A rinite alérgica, como evitar?

Se você sofre de rinite alérgica é muito provável que seus sintomas se produzam mais do que cansaço: prurido, congestão, espirros… Multidão de partículas de pólen e outras substâncias suspensas no ar são as responsáveis de que muitas pessoas se encontrem bem, mas, você pode combater a rinite? Em seguida contamos-lhe em que consiste e como podemos reduzir os seus efeitos.
Rinite alérgica: como se manifesta
A rinite alérgica não é considerada uma doença grave, mas sim é uma doença respiratória importante, quanto a como isso afeta nossa qualidade de vida, além de constituir um fator de risco para o desenvolvimento de asma ou de outros problemas, como otite, sinusite ou alterações do sono.
As manifestações de rinite ocorrem porque existe uma reação exagerada do sistema imunológico frente a algo que, em princípio, é totalmente inofensivo para o resto das pessoas. Isso resulta em uma inflamação das membranas que revestem o nariz, mediada por anticorpos Imunoglobulina E, que desencadeia em alguns dos seguintes sintomas alérgicos ou em todos ao mesmo tempo:
Gotas nasais
Espirros
Congestão nasal
Irritação dos olhos, garganta, ouvidos e/ou nariz
Tosse
Dificuldade para respirar
Inchaço
Olhos lacrimejantes
Pode-Se classificar como rinite leve, moderada ou grave, dependendo de como perturbar o bom funcionamento de nossas atividades diárias.

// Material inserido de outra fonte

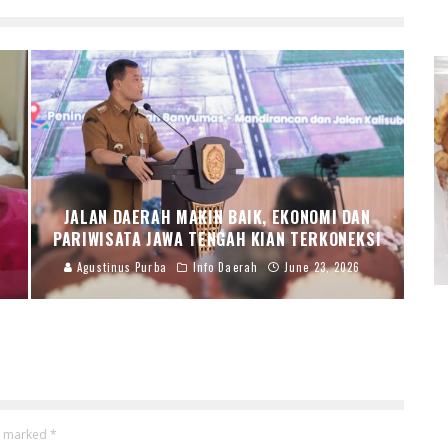
JALAN DAERAH MAKIN BAIK, EKONOMI DAN
PARIWISATA JAWA TENGAH KIAN TERKONEKSI
Agustinus Purba
Info Daerah
June 23, 2026
re marked
*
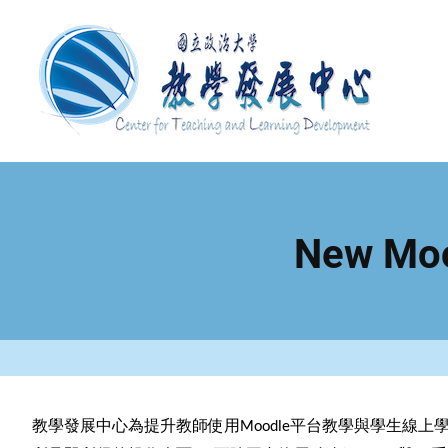
移
至
主
內
容
New 
教學發展中心為提升教師使用
平台教學與學生線上
Moodle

Se tivermos em conta a sua frequência falaremos de rinite intermitente, com sintomas em menos de quatro dias por semana ou menos de quatro semanas, ou rinite persistente, se sofrem mais de quatro dias por semana ou mais de quatro semanas.

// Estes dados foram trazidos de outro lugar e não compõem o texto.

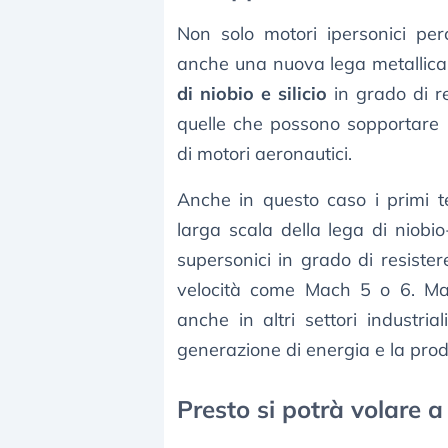
Non solo motori ipersonici pe
anche una nuova lega metallica d
di niobio e silicio
in grado di r
quelle che possono sopportare l
di motori aeronautici.
Anche in questo caso i primi t
larga scala della lega di niobio
supersonici in grado di resiste
velocità come Mach 5 o 6. Ma
anche in altri settori industri
generazione di energia e la prod
Presto si potrà volare a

Antes de tudo, calma e ajuda profissional

A rinite alérgica é irritante, irritante, e algumas vezes nos faz perder os nervos, mas é importante que tentemos manter a calma, já que o estresse altera o nosso sistema imunológico e pode piorar ainda mais as suas manifestações.
Seguir um tratamento adequado, também é vital para notar alguma melhora, e para isso devemos contar com a ajuda de um especialista (alergistas ou otorrinolaringologista), que se encarregará de dar o diagnóstico correto e as soluções mais adequadas. Como contamos no post sobre alergia a primavera, há várias alternativas, desde a imunoterapia até a administração de medicamentos anti-histamínicos.

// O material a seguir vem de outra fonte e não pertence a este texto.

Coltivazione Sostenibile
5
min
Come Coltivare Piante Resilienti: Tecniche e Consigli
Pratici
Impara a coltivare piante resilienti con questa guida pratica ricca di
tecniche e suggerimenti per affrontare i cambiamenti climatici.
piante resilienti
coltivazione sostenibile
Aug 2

Podemos também fazer uso de lavagens nasais com soro fisiológico, para limpar as vias respiratórias e é aconselhável a aplicação de um bálsamo reparador, para nariz e lábios, com o fim de evitar a irritação e ressecamento da pele, que fazem ainda mais chateado o momento de soar-nos com o lenço.
Manter o pólen sob controle
Uma vez que já temos confirmado que a nossa rinite é de origem alérgica, e sabemos que o pólen pólen temos alergia, controlar a sua concentração na zona em que nos encontramos ou que vamos nos mover é uma boa medida de prevenção, para saber quando é mais ou menos adequado sair.
Em geral, na época de polinização, que pode variar de acordo com a planta ou a árvore, não é aconselhável praticar esporte ao ar livre, nem passar muito tempo fora de casa ou com as janelas abertas. Os dias de sol ou de vento são os que mais afetam as pessoas com rinite alérgica.
Em casa prescindir de tapetes e carpetes e usar ar condicionado com filtros contribui para que nos encontremos melhor, bem como que não estender a roupa ao ar livre e mudar-nos e dar-nos um chuveiro ao voltar da rua.
Uma boa forma de dar um descanso de planejar as férias em época de polinização e visitar um local que esteja livre de pólen que nos afetam. Para o resto do ano, seguir as indicações do médico, tomar medidas para reduzir o estresse e trazer cerca de hábitos de vida saudáveis, são as melhores diretrizes para reduzir os sintomas da rinite alérgica. Um tema que não podemos negligenciar, não só pelas dificuldades que acarreta, mas pelos seus possíveis complicações que afetam o aparelho respiratório.